(Shape annotation entries)

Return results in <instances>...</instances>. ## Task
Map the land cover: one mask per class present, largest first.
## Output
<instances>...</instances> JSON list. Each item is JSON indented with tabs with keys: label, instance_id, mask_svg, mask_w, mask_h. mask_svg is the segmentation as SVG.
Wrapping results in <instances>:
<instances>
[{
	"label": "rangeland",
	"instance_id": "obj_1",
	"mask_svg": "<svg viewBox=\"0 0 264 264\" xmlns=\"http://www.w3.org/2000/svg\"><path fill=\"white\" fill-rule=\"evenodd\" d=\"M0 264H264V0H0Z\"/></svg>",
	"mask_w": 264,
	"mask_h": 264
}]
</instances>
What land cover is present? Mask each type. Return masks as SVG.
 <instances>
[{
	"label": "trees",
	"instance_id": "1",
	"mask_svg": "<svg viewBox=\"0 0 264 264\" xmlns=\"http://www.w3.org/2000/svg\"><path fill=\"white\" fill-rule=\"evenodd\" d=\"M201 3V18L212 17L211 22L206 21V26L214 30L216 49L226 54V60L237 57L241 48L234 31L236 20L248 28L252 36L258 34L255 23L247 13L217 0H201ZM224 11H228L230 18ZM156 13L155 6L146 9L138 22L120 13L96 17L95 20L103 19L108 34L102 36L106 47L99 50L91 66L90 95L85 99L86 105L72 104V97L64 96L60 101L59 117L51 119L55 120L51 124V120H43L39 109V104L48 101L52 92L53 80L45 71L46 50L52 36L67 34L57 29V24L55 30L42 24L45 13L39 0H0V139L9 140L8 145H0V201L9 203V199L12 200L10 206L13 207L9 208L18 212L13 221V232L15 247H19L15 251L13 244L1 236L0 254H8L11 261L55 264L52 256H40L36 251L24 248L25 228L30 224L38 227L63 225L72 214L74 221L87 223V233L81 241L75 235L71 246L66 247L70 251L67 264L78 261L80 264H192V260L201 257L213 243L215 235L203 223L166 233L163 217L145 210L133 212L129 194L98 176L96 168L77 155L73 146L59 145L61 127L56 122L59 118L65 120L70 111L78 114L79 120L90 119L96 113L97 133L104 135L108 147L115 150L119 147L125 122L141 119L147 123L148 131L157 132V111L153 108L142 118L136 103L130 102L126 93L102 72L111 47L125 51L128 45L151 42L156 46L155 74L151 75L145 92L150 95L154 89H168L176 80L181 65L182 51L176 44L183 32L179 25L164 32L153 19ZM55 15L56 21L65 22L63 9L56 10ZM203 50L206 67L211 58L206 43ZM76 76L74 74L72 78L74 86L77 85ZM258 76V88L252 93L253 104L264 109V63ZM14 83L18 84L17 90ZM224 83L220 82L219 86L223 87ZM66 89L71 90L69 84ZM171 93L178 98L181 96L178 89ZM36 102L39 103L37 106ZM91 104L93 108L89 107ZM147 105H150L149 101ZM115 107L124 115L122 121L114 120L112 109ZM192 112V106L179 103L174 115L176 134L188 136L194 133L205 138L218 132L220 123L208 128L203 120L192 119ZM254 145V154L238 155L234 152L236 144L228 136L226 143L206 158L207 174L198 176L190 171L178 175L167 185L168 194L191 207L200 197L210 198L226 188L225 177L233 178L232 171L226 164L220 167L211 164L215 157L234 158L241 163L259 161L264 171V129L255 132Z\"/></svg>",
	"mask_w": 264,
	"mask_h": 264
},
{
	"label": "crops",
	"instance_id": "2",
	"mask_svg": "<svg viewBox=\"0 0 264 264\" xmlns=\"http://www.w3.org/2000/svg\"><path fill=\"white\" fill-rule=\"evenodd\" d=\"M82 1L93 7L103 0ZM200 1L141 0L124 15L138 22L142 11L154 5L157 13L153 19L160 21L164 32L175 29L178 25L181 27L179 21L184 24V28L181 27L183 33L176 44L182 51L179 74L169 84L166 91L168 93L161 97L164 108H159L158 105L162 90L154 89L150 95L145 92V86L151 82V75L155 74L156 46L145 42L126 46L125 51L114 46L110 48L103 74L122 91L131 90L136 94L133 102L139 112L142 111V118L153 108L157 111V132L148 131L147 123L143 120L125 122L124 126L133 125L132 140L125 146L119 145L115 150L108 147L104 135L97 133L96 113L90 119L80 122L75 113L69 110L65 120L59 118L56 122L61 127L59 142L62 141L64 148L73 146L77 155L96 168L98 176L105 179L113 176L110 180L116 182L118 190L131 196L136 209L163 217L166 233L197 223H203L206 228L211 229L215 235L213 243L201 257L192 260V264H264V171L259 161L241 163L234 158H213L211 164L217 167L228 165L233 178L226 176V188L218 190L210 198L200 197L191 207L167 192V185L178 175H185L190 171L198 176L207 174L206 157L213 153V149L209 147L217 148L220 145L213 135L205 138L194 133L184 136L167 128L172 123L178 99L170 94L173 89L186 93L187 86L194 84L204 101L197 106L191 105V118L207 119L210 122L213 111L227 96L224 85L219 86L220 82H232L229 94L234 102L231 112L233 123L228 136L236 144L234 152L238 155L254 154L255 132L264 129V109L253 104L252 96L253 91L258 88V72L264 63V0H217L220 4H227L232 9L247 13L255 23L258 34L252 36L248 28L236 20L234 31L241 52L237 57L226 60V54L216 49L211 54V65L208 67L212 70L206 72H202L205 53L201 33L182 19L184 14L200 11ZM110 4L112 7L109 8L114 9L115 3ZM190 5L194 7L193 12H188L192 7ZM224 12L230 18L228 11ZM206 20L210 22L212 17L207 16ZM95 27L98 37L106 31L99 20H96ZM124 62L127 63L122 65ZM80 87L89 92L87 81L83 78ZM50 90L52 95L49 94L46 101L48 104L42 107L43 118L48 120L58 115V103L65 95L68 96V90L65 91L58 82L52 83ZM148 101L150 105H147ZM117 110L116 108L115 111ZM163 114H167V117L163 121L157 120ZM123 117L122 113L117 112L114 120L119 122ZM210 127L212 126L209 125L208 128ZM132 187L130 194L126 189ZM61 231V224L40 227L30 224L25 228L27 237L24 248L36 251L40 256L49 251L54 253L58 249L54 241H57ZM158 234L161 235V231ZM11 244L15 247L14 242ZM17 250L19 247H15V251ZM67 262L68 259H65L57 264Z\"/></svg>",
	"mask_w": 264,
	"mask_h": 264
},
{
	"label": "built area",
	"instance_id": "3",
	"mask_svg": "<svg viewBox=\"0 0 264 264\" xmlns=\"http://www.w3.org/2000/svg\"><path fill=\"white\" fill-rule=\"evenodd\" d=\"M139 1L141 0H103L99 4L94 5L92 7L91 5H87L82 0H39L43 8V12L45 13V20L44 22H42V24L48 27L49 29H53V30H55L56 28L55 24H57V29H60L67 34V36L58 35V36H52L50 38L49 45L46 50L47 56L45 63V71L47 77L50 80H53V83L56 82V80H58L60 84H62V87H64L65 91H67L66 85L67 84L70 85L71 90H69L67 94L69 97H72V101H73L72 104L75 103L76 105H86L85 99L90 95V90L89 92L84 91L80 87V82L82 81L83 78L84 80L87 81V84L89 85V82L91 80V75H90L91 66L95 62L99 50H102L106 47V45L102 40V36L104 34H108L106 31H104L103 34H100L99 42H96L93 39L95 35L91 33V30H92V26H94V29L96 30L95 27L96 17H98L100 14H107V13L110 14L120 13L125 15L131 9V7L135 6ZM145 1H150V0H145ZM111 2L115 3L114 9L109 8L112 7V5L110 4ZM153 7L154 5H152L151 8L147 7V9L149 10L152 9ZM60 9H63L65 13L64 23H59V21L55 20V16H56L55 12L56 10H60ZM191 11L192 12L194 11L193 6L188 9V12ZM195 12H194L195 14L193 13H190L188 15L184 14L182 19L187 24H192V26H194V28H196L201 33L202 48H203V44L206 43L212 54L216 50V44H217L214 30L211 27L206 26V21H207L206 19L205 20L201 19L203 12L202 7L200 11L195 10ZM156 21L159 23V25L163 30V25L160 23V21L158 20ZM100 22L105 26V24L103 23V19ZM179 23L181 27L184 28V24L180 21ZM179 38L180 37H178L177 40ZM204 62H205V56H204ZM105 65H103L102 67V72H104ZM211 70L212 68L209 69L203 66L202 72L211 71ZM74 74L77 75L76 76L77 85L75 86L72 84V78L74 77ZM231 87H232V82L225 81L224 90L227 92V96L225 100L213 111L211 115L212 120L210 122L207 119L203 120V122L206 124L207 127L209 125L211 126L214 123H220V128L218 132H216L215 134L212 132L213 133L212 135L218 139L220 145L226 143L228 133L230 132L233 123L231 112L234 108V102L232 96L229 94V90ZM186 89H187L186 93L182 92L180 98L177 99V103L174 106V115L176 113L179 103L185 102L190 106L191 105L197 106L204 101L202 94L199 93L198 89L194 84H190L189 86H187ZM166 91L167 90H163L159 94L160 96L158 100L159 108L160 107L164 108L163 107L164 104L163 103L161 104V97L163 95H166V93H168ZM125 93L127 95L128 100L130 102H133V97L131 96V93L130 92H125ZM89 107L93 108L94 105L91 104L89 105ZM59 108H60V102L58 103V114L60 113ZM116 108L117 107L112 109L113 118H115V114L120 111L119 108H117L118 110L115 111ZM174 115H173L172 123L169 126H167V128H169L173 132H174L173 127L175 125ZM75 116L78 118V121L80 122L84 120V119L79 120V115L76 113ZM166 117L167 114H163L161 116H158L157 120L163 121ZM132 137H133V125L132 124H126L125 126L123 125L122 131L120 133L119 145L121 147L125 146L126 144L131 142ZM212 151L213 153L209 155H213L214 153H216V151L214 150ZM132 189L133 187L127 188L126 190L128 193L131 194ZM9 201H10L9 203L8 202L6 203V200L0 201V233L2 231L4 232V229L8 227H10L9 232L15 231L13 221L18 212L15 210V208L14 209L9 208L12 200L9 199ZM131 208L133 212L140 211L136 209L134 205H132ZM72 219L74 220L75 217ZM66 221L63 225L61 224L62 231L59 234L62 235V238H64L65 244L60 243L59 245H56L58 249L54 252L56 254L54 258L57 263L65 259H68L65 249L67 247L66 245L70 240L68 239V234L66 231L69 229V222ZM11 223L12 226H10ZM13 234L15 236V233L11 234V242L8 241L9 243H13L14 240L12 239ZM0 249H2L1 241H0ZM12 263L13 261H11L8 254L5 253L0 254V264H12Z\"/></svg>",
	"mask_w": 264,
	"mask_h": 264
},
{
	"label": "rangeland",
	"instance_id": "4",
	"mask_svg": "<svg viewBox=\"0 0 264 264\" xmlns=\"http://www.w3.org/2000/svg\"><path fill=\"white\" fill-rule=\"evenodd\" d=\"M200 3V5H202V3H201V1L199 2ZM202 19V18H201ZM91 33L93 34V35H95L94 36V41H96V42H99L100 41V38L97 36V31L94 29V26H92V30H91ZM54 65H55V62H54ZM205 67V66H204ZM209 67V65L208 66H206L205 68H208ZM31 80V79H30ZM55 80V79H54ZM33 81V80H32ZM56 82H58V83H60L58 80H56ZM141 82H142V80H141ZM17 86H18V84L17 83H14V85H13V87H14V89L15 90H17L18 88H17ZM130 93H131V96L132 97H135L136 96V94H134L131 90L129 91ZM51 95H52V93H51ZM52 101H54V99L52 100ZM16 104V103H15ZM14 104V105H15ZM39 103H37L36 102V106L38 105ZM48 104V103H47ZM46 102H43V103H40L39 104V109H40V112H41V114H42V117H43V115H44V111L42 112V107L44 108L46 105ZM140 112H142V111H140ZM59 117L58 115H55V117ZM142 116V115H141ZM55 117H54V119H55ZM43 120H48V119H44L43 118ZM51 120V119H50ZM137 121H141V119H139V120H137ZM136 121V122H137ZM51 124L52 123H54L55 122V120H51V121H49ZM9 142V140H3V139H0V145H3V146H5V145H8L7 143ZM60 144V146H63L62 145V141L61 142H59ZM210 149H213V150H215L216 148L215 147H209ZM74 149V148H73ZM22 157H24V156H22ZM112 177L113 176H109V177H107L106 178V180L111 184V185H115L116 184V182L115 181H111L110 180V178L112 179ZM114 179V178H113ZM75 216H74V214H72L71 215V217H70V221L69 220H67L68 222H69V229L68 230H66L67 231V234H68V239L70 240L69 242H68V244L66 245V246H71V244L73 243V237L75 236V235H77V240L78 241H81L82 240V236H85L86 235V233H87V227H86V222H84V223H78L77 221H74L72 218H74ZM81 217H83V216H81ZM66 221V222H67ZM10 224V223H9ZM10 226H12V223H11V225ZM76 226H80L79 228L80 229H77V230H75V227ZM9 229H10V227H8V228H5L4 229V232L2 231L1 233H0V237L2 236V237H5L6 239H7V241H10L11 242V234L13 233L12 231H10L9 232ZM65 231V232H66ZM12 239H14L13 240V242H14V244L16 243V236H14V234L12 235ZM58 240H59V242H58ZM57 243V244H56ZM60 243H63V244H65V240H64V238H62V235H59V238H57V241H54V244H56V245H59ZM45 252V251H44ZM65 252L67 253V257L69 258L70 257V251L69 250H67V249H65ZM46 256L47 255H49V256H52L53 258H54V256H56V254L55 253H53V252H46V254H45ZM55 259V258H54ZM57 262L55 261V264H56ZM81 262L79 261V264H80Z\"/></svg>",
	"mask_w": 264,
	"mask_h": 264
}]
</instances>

### Problem description
Collect every line of the data above that contains the string "cover", and reproduce each such line in full.

### The response
Map the land cover: one mask per class present, largest first.
What land cover is present? Mask each type. Return masks as SVG.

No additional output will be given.